Como parte das medidas de proteção, o disponibilidade de vacinas, regularmente testado pelas autoridades competentes: uma medida que resulta da ''experiência e da ''técnica''. Surge então uma obrigação para o empregador (público ou privado) de proteger seus empregados. Quando, no âmbito da relação laboral, uma das partes - no nosso caso o prestador de serviços - se furte a uma obrigação contratual que ponha em risco a sua saúde e a dos seus colegas, o empregador - que em todo o caso é responsável pela segurança da empresa comunidade – não dá para fugir dizendo: ''Eu queria dar a vacina para ele, mas ele recusou''.

Ação do empregado não exonera o empregador no caso de a infeção/acidente resultar em danos graves ou na morte do colaborador e de outros colegas infetados; mas a recusa o impede de cumprir uma obrigação acompanhada de sanções penais. Depois, há o problema com outros sujeitos - pacientes, por exemplo, ou seus familiares - que, se infectados, podem acusar a administração de não ter tomado providências para remover uma fonte de risco de que ela tinha conhecimento (no exame do caso, o enfermeiro havia notoriamente evitado a administração do vírus).

No caso de Gênova, a administração do hospital deveria ter pelo menos suspendido o funcionário. É, por isso, oportuno que os parceiros sociais atuem no sentido de atualizar os seus dignos protocolos à nova disponibilidade de vacinas, até porque as empresas se preparam para se tornarem mandantes das administrações.

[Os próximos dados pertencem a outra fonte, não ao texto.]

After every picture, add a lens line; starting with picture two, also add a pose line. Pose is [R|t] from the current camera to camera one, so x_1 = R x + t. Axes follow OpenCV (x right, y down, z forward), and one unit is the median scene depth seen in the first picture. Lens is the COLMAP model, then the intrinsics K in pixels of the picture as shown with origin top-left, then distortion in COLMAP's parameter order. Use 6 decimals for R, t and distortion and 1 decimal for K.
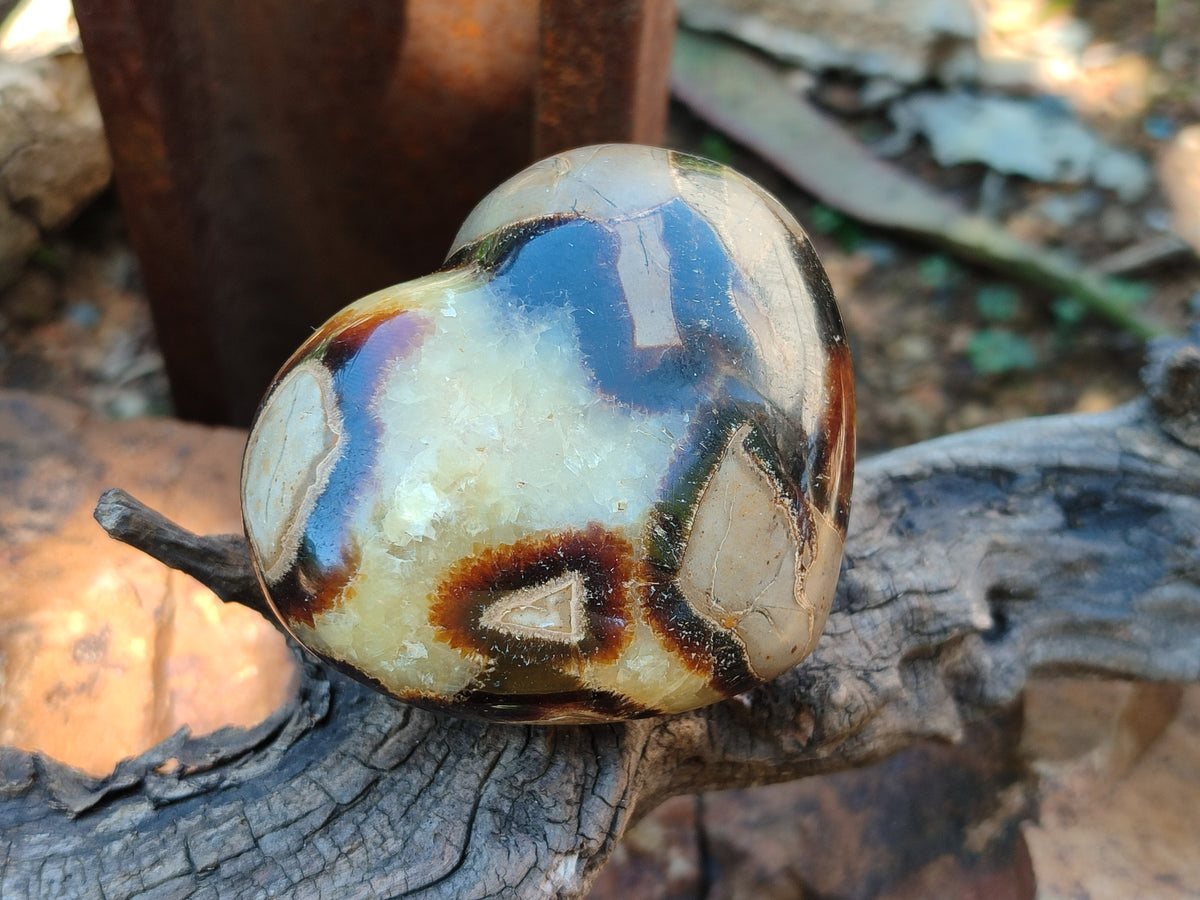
lens RADIAL K [[1806.7, 0, 600.1], [0, 1806.7, 449.1], [0, 0, 1]] dist [0.269198, 0.000000]
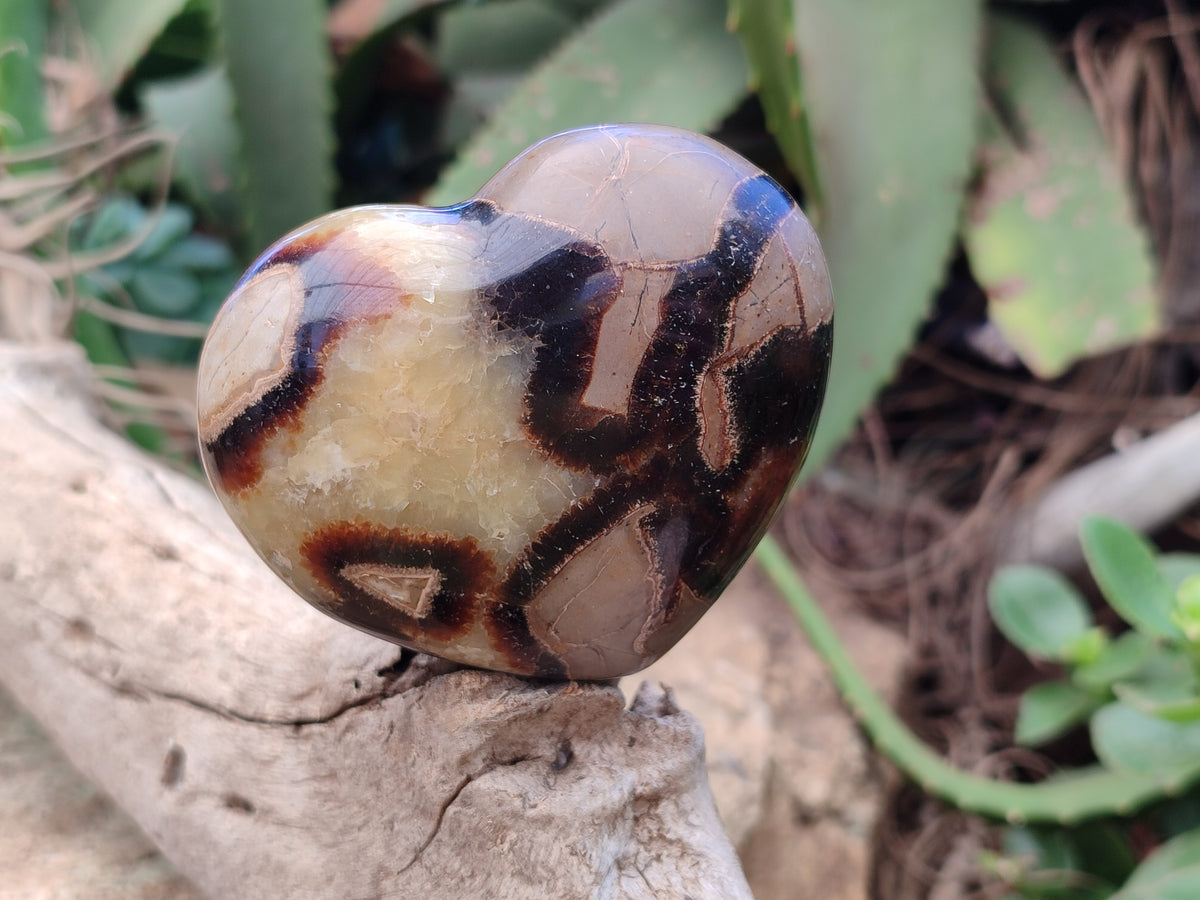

Em caso de negação de vacinaçãoNão parece haver uma solução diferente rescisão do vínculo empregatício pelo empregador. Porque, se pensarmos bem, nem sequer parece possível a transferência para outro posto de trabalho (em total isolamento?) precisamente pela própria natureza do contágio.

É preciso também levar em conta as estatísticas que confirmam a existência de um grave problema: de 131 reclamações em 2020, análise por profissão da pessoa lesada destaca a categoria dos técnicos de saúde como a mais acometida pelas infecções com 38,7% das queixas (em três dos quatro casos são mulheres), 82,2% das quais dizem respeito a enfermeiros. Seguem-se os assistentes sociais com 19,2% (80,9% mulheres), os médicos com 9,2% (48,0% mulheres), os assistentes sociais com 7,4% (85,1% mulheres) e o pessoal não qualificado dos serviços de saúde (auxiliar, carregador, maqueiro) com 4,7% (3 em 4 são mulheres).

As queixas de acidente fatal no trabalho apresentados ao Inail em 2020 foram 1.270. Apesar do caráter provisório dos números, este número evidencia um aumento de 181 casos face aos 1.089 registados em 2019 (+16,6%). O aumento é influenciado sobretudo pelos óbitos ocorridos e registados até 31 de dezembro de 2020 devido à infeção por Covid-19 no local de trabalho, que representam cerca de um terço dos óbitos reportados ao Inail desde o início do ano.